The Joy of Numbers

  • Good article. Interesting that my create table/insert while loop (to 10,000 rows) executed in 4 seconds and the set based solution executed in 17 seconds.

  • James,

    Would you mind posting both versions?  I'd like to do a little testing to see what's up... thanks.

    --Jeff Moden


    RBAR is pronounced "ree-bar" and is a "Modenism" for Row-By-Agonizing-Row.
    First step towards the paradigm shift of writing Set Based code:
    ________Stop thinking about what you want to do to a ROW... think, instead, of what you want to do to a COLUMN.

    Change is inevitable... Change for the better is not.


    Helpful Links:
    How to post code problems
    How to Post Performance Problems
    Create a Tally Function (fnTally)

  • Hi James,

    Not sure why that would happen. I had the exact opposite experience on a few different SQL Server instances I tested on. There could be a lot of factors involved, however. One thing that comes to mind is if your SQL Server decided it needed to AutoGrow the database while creating the table, or some other oddity.
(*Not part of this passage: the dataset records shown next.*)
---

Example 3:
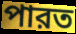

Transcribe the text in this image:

পারত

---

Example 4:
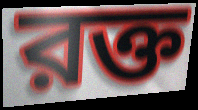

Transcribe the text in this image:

রক্ত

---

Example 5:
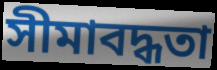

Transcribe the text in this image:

সীমাবদ্ধতাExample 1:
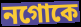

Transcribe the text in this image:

নগোকে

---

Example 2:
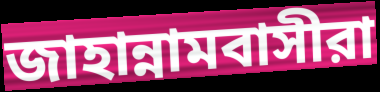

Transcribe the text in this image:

জাহান্নামবাসীরা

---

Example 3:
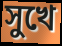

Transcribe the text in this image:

সুখে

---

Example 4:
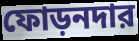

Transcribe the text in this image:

ফোড়নদার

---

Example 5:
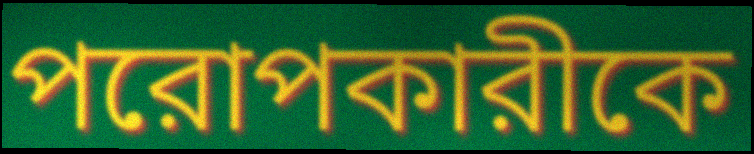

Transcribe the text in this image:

পরোপকারীকে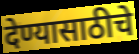
देण्यासाठीचे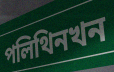
পলিথিনখন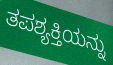
ತಪಶ್ಯಕ್ತಿಯನ್ನು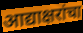
आद्याक्षरांचाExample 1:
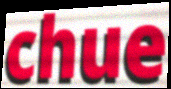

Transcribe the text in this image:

chue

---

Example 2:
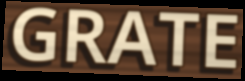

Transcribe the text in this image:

GRATE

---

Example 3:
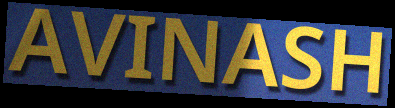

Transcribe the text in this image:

AVINASH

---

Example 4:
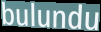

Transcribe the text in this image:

bulundu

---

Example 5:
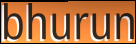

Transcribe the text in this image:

bhurun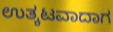
ಉತ್ಕಟವಾದಾಗ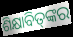
ଶିକ୍ଷାବିତ୍‌ଙ୍କରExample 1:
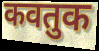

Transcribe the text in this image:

कवतुक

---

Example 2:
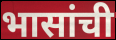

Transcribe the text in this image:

भासांची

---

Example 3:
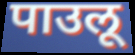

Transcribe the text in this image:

पाउलू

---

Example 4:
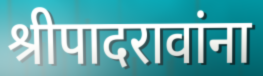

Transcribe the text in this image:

श्रीपादरावांना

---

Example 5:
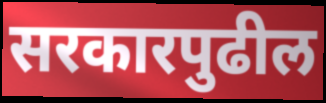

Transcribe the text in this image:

सरकारपुढील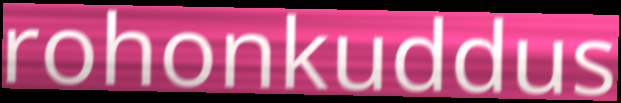
rohonkuddus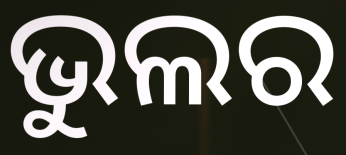
ଭୁଲର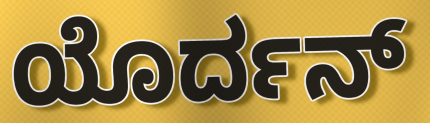
ಯೊರ್ದನ್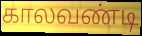
காலவண்டிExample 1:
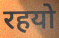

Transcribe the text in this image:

रहयो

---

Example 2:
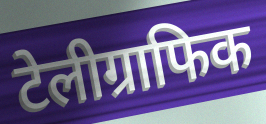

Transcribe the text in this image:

टेलीग्राफिक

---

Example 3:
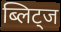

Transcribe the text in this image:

ब्लिट्ज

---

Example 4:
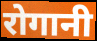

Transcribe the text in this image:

रोगानी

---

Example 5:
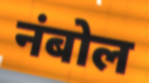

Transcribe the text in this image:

नंबोल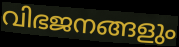
വിഭജനങ്ങളും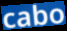
cabo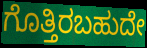
ಗೊತ್ತಿರಬಹುದೇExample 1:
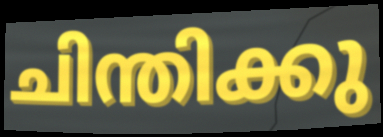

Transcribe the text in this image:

ചിന്തിക്കു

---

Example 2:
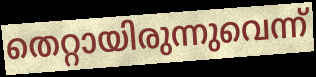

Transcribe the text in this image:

തെറ്റായിരുന്നുവെന്ന്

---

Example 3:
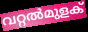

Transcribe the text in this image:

വറ്റൽമുളക്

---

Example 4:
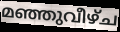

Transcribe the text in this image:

മഞ്ഞുവീഴ്ച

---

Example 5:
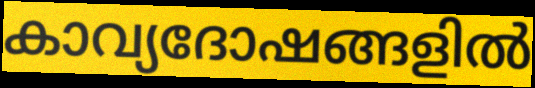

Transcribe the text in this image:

കാവ്യദോഷങ്ങളിൽ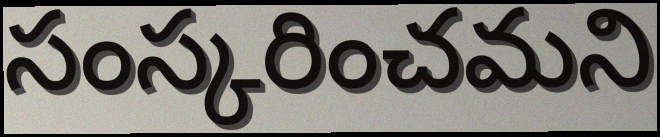
సంస్కరించమనిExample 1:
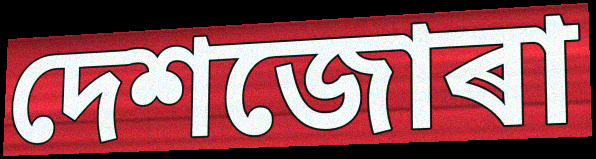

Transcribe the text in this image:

দেশজোৰা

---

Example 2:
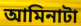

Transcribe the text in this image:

আমিনাটা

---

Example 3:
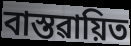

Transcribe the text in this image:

বাস্তৱায়িত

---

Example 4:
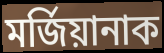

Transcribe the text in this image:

মৰ্জিয়ানাক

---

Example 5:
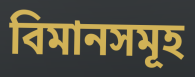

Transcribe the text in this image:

বিমানসমূহ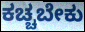
ಕಚ್ಚಬೇಕುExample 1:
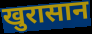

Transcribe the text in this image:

खुरासान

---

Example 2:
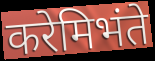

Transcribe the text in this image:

करेमिभंते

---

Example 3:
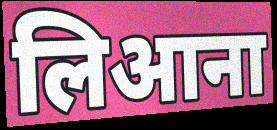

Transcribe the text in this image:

लिआना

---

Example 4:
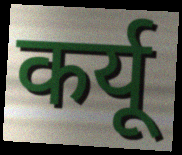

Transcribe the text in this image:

कर्यू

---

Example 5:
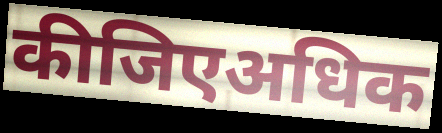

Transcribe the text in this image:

कीजिएअधिक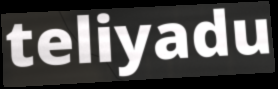
teliyadu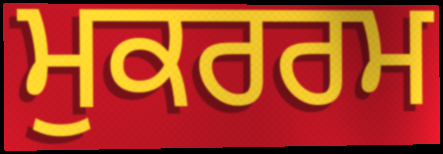
ਮੁਕਰਰਮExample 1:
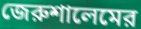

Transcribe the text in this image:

জেরুশালেমের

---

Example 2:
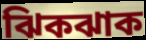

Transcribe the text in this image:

ঝিকঝাক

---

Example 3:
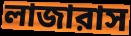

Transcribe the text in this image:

লাজারাস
If you could post the code you ran I'd love to test it out and see if I can reproduce it.

    Thanks!

  • I wrote the function in the code below to quickly generate number tables.

    It executed this code to load a table with 1,000,000 numbers in 6.780 seconds.  When I ran it to load a table with 10,000,000 numbers, it took about 136 seconds.  100,000 rows took 0.610 seconds, and 10,000 rows took 0.063 seconds.

    declare @t datetime
    declare @n table( number int )
    set @t = getdate()
    insert into @n
    select
     number
    from
     -- Function F_TABLE_NUMBER_RANGE available on this link
     -- http://www.sqlteam.com/forums/topic.asp?TOPIC_ID=47685
     F_TABLE_NUMBER_RANGE(1,1000000)
    select ElapsedTime = getdate()-@t
     
     
  • If you always want the numbers table to start at 1, this demonstrates both an alternative to the function and a comparison of run times from 10 rows to 10 million rows...

    --===== Setup the test environment

        SET NOCOUNT ON --Supress the auto-display of rowcounts for appearance & speed

    --===== Declare local variables

    DECLARE @DesiredRows INT        --Number of rows desired in the result object

    DECLARE @StartTime   DATETIME   --For calculation of duration times

    --================================================================================

    --===== Loop through the tests from 10 to 10 million =============================

        SET @DesiredRows = 10

      WHILE @DesiredRows <= 10000000

      BEGIN

    --================================================================================

    --      Test the SELECT/INTO Method (temp table)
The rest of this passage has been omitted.